Après tout, pourquoi pas ? La raison d’État existe aussi au pays de la djellaba. Mais, dans les pays civilisés, à défaut d’y mettre toujours les formes, au moins s’applique-t-on à demeurer un tant soit peu crédible. Car ce n’est pas violer un secret de Polichinelle que d’affirmer que dans un tel pays, où la chaîne de commandement est verticale et les contre-pouvoirs sont vue de l’esprit, rien ne peut se faire sans l’assentiment de la famille royale. Georges Malbrunot, toujours : « Une commission d’enquête de l’ONU a annoncé en juin détenir des preuves de l’implication personnelle du prince héritier, que la CIA et plusieurs pays occidentaux considèrent comme le commanditaire du meurtre. » Secret de Polichinelle, tel qu’écrit plus haut…

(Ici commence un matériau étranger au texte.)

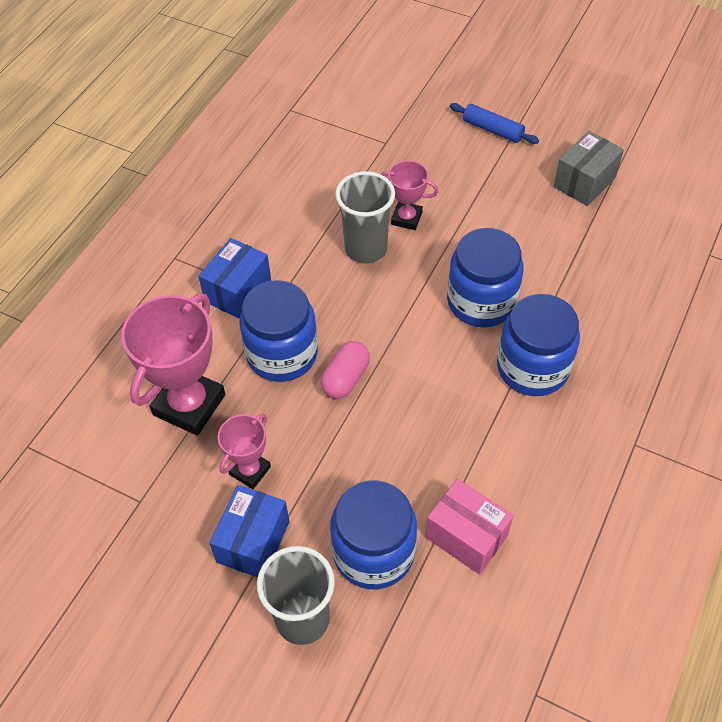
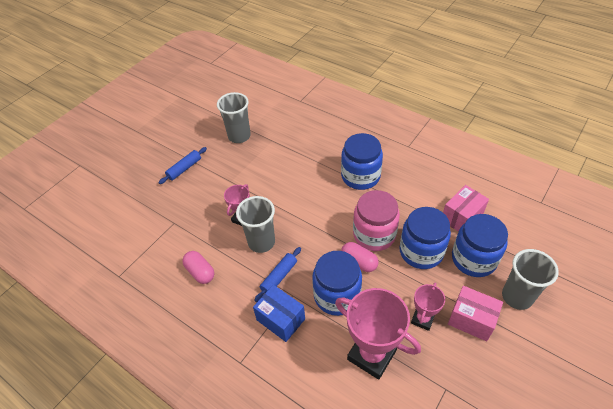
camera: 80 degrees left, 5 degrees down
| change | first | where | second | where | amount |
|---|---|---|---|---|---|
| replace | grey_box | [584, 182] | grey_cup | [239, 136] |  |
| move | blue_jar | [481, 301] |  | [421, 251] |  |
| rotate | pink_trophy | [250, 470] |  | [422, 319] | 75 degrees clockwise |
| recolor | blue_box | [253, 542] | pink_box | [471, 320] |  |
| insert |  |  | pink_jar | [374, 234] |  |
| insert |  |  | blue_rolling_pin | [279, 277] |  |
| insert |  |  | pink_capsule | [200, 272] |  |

Et, toujours selon la même source : « Mohammed ben Salmane a admis, fin septembre, porter la responsabilité du meurtre, sans reconnaître en avoir donné l’ordre. » Responsable, mais pas coupable, en d’autres termes. Et aucune capitale ou presque ne bronche… Dans le même temps, au bal des faux-derches, ça se presse sur la piste de danse. Les investisseurs étrangers se bousculent à nouveau dans le royaume. Quant à Reporters sans frontières, association jadis dirigée avec un panache certain par Robert Ménard, son successeur, Christophe Deloire s’indigne que « les principes internationalement reconnus de la justice » aient été bafoués. Vraiment ? Bon, il est vrai que ce héros citoyen et écoresponsable a mieux à faire en matière de défense des libertés civiques, déplorant que le « Quotidien » de Yann Barthès soit toujours tricard aux réunions du Rassemblement national et de La France insoumise.
Pour finir, cette seule interrogation : que n’aurait-on dit si les services d’un Vladimir Poutine ou d’un Nicolás Maduro s’étaient livrés à de telles voies de fait ? Poser la question, c’est évidemment y répondre.